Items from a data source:

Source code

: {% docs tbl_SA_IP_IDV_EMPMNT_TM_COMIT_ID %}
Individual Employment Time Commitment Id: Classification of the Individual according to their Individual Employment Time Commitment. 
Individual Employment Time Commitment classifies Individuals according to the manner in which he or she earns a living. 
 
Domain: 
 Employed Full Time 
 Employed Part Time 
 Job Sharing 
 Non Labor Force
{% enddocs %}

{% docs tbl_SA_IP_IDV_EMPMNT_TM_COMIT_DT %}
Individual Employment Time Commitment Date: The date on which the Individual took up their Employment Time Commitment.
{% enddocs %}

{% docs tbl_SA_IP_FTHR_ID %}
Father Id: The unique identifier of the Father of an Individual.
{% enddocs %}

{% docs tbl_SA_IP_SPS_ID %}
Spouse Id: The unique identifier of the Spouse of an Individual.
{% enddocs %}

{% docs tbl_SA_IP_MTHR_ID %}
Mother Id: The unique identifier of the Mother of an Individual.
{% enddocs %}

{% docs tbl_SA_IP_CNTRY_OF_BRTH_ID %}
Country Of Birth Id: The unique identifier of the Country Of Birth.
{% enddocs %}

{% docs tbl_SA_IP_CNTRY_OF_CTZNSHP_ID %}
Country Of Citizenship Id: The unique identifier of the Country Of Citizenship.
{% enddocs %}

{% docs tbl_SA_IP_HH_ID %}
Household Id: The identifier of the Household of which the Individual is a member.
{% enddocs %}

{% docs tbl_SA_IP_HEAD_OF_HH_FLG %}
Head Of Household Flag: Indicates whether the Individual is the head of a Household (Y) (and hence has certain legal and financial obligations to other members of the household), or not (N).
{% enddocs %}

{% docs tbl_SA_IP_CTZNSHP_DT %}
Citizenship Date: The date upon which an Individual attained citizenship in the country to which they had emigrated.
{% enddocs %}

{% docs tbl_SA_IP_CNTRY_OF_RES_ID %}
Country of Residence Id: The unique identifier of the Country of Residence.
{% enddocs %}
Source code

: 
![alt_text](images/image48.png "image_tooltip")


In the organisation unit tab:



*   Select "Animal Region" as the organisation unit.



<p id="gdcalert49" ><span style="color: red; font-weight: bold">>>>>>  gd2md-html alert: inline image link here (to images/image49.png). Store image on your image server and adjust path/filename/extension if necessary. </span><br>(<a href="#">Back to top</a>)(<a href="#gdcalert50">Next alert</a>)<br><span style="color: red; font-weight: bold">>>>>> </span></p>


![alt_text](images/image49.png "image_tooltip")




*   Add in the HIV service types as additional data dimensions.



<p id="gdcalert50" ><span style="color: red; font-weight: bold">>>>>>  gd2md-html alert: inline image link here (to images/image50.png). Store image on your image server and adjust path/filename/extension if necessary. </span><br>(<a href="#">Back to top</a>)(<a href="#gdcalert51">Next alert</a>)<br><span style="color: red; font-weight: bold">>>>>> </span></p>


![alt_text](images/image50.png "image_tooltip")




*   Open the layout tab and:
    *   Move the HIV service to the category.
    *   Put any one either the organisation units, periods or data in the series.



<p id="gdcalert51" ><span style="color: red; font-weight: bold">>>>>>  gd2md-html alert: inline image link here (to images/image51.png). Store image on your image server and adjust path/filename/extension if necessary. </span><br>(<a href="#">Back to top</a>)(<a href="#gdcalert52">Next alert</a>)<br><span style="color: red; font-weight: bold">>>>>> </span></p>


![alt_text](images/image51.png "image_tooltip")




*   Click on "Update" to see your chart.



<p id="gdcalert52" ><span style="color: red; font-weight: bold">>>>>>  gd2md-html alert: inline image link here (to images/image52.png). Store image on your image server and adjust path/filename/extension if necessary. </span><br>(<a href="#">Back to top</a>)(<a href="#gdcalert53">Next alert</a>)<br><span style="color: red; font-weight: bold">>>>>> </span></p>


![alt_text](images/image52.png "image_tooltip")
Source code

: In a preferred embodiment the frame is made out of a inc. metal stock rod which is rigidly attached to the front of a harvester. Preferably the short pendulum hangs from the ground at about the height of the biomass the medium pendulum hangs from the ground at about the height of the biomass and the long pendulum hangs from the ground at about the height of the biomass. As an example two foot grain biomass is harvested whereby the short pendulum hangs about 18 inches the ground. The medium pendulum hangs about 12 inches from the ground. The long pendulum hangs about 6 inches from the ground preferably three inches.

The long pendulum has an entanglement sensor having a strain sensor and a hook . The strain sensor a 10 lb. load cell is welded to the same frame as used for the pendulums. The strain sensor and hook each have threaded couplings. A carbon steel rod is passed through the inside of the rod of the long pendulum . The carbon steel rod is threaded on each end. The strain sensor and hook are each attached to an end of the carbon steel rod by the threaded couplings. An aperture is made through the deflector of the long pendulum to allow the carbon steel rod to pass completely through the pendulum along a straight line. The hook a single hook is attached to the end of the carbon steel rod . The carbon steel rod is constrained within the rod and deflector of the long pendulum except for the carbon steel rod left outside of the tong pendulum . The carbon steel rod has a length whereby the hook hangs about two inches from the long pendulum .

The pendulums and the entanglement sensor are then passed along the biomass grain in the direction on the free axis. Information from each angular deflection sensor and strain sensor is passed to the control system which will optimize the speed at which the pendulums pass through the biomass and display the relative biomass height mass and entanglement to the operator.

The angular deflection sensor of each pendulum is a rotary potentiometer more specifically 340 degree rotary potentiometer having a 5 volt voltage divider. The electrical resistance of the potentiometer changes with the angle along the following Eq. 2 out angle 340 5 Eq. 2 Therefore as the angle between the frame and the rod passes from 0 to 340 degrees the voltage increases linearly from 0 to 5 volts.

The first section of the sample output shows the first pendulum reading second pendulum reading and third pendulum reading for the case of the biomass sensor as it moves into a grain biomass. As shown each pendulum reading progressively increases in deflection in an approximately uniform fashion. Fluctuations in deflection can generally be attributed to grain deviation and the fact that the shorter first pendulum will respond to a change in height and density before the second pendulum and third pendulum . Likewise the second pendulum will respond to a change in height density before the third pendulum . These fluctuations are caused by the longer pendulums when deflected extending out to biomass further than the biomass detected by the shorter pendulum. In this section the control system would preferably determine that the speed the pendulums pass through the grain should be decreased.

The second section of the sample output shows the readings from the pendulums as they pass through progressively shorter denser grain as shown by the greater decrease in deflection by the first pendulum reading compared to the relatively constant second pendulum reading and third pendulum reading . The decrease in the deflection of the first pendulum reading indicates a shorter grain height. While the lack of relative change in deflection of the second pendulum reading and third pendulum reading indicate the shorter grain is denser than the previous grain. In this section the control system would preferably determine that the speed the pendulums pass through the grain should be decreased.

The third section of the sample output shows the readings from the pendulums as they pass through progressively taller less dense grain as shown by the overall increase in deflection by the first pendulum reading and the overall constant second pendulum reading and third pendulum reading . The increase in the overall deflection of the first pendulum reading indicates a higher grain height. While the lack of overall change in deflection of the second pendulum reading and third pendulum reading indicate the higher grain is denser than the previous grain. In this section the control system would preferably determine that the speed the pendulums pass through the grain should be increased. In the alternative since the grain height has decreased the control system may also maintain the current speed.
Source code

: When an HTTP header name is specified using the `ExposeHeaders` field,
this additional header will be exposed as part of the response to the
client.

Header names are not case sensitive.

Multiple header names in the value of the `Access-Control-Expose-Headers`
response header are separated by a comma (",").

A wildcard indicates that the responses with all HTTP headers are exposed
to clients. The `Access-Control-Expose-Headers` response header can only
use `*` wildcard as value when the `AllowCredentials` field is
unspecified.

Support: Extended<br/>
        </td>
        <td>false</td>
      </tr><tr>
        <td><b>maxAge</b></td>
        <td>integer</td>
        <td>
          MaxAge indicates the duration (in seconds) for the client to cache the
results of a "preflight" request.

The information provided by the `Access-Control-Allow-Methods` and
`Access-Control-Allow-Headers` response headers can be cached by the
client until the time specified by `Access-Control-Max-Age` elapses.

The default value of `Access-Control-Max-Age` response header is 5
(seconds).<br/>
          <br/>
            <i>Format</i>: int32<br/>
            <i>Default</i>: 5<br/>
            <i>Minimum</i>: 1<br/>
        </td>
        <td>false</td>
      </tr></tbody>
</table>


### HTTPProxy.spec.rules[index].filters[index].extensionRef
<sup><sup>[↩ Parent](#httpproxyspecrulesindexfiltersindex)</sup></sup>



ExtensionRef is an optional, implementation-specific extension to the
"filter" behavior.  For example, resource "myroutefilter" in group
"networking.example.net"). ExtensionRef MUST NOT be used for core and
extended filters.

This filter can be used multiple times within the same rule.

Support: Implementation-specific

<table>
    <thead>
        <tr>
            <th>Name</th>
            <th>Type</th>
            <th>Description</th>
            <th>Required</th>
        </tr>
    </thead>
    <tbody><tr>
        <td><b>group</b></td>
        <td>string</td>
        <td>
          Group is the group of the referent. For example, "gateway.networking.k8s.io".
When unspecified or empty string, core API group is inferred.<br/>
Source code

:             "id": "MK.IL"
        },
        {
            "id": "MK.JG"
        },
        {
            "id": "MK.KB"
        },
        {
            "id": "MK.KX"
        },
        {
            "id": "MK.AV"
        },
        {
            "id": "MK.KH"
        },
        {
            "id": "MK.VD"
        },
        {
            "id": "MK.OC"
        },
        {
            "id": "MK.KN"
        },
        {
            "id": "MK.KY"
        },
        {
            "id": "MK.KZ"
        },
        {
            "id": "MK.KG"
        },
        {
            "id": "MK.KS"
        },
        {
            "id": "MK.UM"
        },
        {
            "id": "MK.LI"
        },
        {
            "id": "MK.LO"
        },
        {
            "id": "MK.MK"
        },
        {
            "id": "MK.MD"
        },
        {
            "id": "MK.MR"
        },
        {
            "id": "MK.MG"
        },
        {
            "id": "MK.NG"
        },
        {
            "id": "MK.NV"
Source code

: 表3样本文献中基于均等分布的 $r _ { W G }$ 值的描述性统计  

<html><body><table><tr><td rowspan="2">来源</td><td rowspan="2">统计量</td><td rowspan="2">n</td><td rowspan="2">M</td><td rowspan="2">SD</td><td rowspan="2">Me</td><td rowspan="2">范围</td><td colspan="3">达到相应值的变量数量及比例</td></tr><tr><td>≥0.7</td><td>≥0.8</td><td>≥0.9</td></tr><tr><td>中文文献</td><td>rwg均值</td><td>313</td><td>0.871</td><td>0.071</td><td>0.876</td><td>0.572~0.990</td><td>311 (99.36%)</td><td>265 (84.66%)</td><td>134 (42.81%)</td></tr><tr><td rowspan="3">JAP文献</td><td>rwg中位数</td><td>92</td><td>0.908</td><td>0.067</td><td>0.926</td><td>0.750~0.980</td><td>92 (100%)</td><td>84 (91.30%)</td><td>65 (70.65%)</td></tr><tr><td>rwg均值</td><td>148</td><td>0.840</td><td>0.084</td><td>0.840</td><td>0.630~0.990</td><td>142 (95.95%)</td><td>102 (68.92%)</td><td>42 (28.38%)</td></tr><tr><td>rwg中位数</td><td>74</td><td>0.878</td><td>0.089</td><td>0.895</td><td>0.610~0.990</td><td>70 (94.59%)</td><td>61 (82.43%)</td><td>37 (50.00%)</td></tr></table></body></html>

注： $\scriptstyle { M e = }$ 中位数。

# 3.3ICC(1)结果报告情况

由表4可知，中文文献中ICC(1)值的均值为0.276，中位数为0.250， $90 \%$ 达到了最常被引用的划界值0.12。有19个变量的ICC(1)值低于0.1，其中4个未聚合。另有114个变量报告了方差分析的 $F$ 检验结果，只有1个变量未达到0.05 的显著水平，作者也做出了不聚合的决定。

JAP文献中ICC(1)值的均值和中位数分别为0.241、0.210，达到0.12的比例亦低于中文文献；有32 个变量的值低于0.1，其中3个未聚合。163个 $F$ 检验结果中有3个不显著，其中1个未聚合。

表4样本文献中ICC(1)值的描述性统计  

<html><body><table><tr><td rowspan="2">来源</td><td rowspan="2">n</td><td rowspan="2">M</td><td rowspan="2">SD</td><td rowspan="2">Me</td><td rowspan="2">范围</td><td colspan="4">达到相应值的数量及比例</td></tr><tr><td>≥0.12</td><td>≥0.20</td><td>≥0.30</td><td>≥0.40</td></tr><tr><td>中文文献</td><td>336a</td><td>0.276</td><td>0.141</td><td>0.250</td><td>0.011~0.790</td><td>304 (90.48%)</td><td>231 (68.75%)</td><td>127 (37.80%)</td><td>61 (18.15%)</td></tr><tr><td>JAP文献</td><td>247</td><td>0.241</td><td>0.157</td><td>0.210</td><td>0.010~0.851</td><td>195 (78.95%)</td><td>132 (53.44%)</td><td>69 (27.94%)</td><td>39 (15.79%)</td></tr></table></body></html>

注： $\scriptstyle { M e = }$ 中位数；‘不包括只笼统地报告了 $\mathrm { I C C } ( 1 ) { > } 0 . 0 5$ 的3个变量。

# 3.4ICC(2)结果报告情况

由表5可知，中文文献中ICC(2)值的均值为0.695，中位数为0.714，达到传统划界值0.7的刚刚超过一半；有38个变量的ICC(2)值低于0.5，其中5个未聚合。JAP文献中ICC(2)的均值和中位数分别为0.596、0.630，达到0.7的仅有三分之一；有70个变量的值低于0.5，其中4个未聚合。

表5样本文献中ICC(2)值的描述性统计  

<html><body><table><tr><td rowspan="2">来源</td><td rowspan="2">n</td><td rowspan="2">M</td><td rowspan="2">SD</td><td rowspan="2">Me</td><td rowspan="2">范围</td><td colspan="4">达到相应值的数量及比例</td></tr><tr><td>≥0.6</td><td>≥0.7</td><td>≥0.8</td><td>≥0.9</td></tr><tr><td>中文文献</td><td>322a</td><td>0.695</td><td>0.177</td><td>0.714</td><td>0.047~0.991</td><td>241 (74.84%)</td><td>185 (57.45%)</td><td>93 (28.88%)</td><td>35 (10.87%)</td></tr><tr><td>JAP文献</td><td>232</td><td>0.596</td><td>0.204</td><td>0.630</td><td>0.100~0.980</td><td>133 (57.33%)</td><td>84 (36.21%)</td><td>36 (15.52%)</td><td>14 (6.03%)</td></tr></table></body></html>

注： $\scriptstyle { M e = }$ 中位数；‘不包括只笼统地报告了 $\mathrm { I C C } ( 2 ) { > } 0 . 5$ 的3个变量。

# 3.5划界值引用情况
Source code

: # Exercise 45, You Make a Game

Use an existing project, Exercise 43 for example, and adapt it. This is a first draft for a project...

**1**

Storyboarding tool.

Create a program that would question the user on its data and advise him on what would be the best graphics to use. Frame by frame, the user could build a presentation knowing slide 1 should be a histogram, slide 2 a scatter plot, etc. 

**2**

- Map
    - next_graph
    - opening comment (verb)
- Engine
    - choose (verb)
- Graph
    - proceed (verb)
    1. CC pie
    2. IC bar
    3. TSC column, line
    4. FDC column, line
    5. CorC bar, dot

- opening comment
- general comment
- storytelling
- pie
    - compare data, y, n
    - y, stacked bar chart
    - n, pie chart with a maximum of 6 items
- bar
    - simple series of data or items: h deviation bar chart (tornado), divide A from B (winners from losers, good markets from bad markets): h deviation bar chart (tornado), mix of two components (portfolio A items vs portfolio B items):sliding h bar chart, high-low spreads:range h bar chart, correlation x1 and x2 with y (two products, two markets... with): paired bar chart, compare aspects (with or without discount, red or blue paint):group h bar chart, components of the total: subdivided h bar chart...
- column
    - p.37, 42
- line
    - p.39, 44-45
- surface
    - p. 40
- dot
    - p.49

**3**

REQUEST: Repeat the stretch of the data from the line containing "here (to images/image51.png)." through the line containing "see your chart.", both of those lines included.

RESPONSE:
<p id="gdcalert51" ><span style="color: red; font-weight: bold">>>>>>  gd2md-html alert: inline image link here (to images/image51.png). Store image on your image server and adjust path/filename/extension if necessary. </span><br>(<a href="#">Back to top</a>)(<a href="#gdcalert52">Next alert</a>)<br><span style="color: red; font-weight: bold">>>>>> </span></p>


![alt_text](images/image51.png "image_tooltip")




*   Click on "Update" to see your chart.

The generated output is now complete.